The government has launched a last minute appeal to secure the proposed $3 billion LNG processing plant and pipeline on its soil.
The Timor Leste administration wants an additional US$5 billion in royalties and “all production of the Greater Sunrise field be based in East Timor [with a] massive seabed pipeline built to bring the gas onshore” in exchange for giving up its territorial claims.
This latest demand will probably push out the Christmas deadline for the resolution of the dispute over the seabed boundary and the massive gas reserves in the region.
This news is probably not what some the project’s co-venturers – Shell, Woodside, Osaka Gas and ConocoPhillips – wanted to hear. In a joint communiqué the firms stated, “We have yet to decide how we will develop Greater Sunrise. The project could stall for years if the two governments do not agree by Christmas.”

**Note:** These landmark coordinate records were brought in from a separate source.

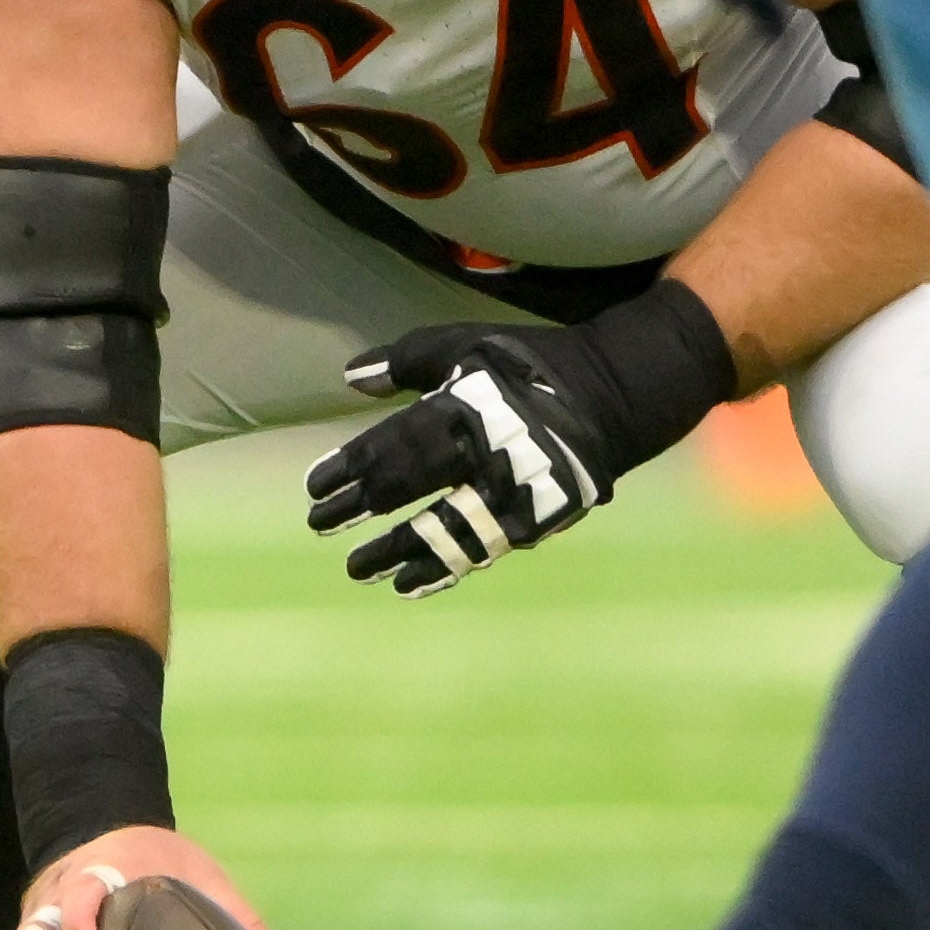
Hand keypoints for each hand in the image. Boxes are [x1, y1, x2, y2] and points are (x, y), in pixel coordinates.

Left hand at [305, 289, 733, 599]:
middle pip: (413, 483)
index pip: (395, 441)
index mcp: (467, 405)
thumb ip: (404, 361)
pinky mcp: (541, 514)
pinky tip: (411, 583)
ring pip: (448, 527)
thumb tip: (349, 379)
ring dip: (399, 551)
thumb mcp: (465, 346)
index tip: (314, 488)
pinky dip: (446, 566)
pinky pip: (484, 547)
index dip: (351, 467)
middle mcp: (490, 448)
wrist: (616, 392)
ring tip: (358, 570)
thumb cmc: (526, 365)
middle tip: (318, 524)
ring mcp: (518, 486)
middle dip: (362, 506)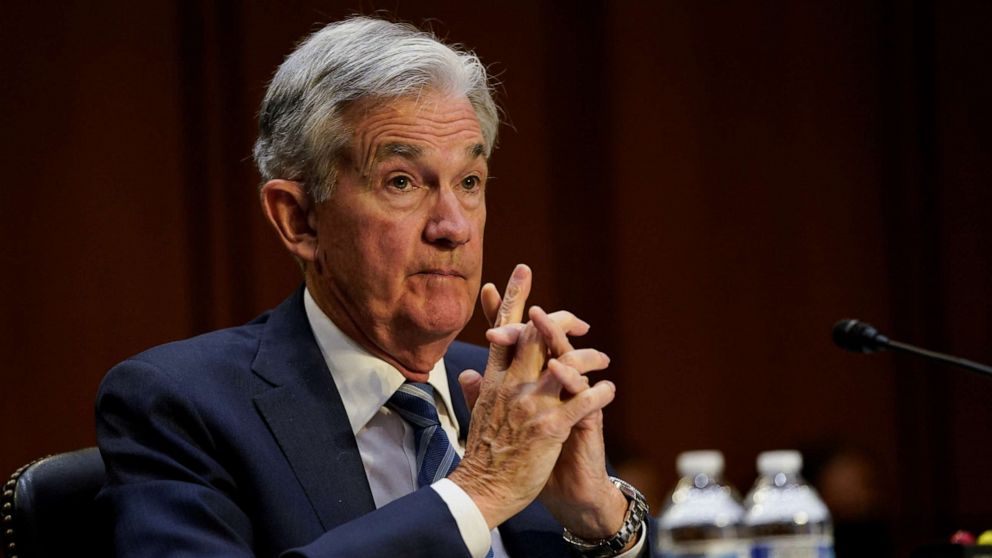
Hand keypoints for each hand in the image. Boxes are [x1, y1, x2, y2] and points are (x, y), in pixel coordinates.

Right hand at [448, 265, 616, 528]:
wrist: (484, 491)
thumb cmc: (483, 456)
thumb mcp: (476, 415)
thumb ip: (476, 389)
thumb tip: (469, 371)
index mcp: (493, 381)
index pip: (503, 329)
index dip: (513, 297)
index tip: (522, 272)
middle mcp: (511, 385)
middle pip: (534, 334)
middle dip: (558, 317)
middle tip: (581, 320)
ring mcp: (531, 405)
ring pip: (564, 362)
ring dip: (588, 356)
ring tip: (603, 359)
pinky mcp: (550, 427)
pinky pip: (582, 400)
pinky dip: (599, 391)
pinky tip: (609, 390)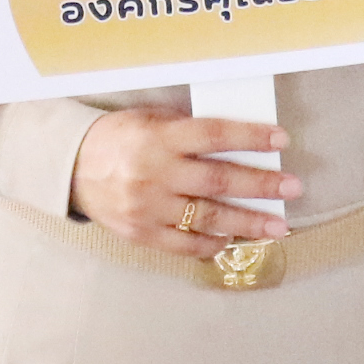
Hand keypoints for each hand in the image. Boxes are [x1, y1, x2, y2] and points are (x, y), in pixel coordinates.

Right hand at [72, 106, 303, 255]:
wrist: (71, 167)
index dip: (249, 137)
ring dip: (247, 222)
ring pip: (207, 217)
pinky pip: (183, 243)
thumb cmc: (118, 138)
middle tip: (292, 188)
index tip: (281, 140)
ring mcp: (148, 207)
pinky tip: (232, 240)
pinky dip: (210, 243)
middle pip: (218, 180)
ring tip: (278, 226)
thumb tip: (239, 142)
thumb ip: (187, 131)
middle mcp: (155, 173)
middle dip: (260, 185)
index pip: (213, 136)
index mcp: (158, 137)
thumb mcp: (150, 120)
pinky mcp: (140, 233)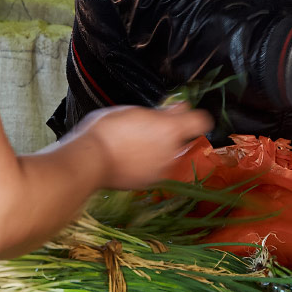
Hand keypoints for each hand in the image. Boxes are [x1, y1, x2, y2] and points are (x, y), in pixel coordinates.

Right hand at [74, 103, 212, 189]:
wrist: (90, 160)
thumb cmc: (107, 130)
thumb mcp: (135, 111)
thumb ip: (162, 112)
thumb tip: (179, 109)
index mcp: (171, 129)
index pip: (202, 121)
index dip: (192, 114)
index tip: (181, 111)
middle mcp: (172, 151)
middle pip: (183, 138)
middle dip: (172, 132)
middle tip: (149, 126)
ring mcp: (161, 169)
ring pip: (169, 154)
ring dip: (159, 148)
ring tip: (135, 143)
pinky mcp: (149, 182)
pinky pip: (156, 168)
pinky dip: (148, 163)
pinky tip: (130, 157)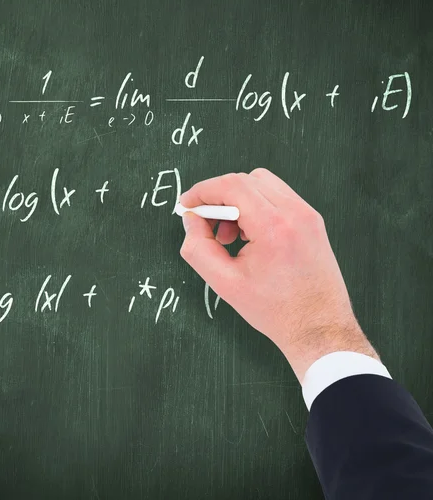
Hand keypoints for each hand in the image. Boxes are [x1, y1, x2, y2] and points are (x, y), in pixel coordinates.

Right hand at [178, 168, 379, 381]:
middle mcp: (295, 213)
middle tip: (207, 225)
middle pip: (245, 180)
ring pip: (262, 183)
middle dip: (218, 197)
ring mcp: (307, 214)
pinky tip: (250, 236)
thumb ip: (197, 247)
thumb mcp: (224, 283)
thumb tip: (191, 220)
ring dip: (238, 200)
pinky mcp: (312, 220)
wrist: (319, 327)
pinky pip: (277, 196)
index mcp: (274, 227)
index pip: (231, 186)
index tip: (187, 203)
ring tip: (231, 235)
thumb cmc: (277, 311)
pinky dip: (256, 206)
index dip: (202, 190)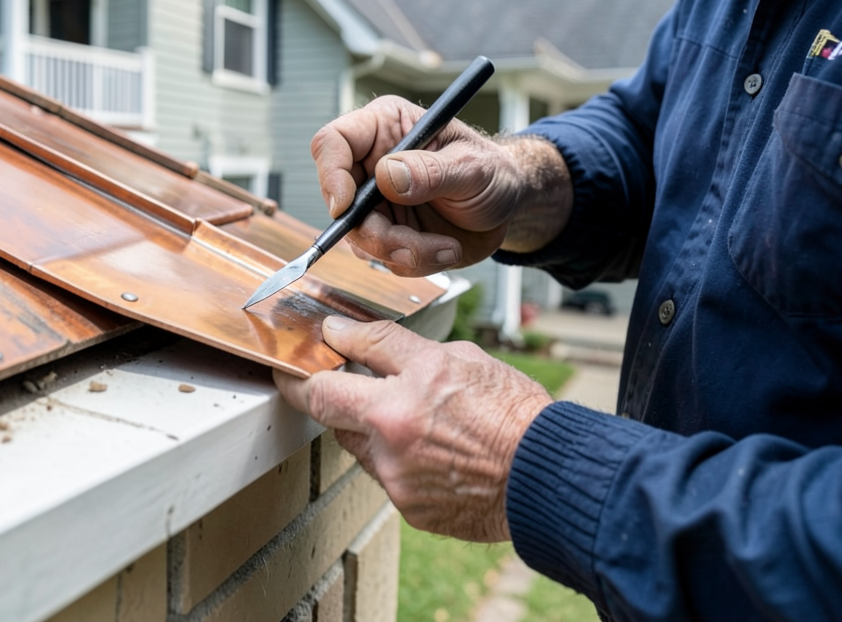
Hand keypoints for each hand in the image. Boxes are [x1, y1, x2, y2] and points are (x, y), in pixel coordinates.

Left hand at [274, 317, 551, 542]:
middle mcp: (390, 446)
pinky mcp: (411, 509)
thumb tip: (344, 333)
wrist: (547, 474)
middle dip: (335, 398)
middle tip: (350, 384)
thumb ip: (388, 344)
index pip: (324, 384)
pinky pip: (390, 476)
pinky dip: (403, 460)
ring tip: (423, 419)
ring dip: (374, 429)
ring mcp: (398, 482)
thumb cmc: (512, 410)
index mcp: (396, 403)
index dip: (299, 374)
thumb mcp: (455, 356)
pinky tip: (440, 450)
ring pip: (362, 447)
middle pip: (333, 418)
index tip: (293, 365)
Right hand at [311, 96, 571, 275]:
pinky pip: (384, 259)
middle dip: (375, 232)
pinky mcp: (388, 234)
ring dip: (402, 251)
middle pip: (340, 202)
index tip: (345, 207)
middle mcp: (372, 165)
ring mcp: (377, 204)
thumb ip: (432, 170)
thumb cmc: (492, 171)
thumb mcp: (472, 166)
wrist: (508, 206)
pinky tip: (446, 250)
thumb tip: (387, 176)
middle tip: (413, 243)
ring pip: (361, 238)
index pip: (333, 143)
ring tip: (447, 247)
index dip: (330, 174)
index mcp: (385, 128)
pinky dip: (414, 262)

According to Timor Leste resources minister Jose Teixeira, “The plant will offer the fledgling nation new employment opportunities, a chance to diversify and modernise our economy and additional tax revenues. My Government will ensure all avenues are exhausted in pursuit of the pipeline and gas plant.”
The Northern Territory government has also made strong representations for the plant and pipeline to be based on its coast.
Co-venturer in the project, Woodside Petroleum, has always stated the site of the facilities will be chosen “on technical and commercial grounds alone”.
The Australian firm has cited three possible locations for the project: Darwin, East Timor and “a floating operation”.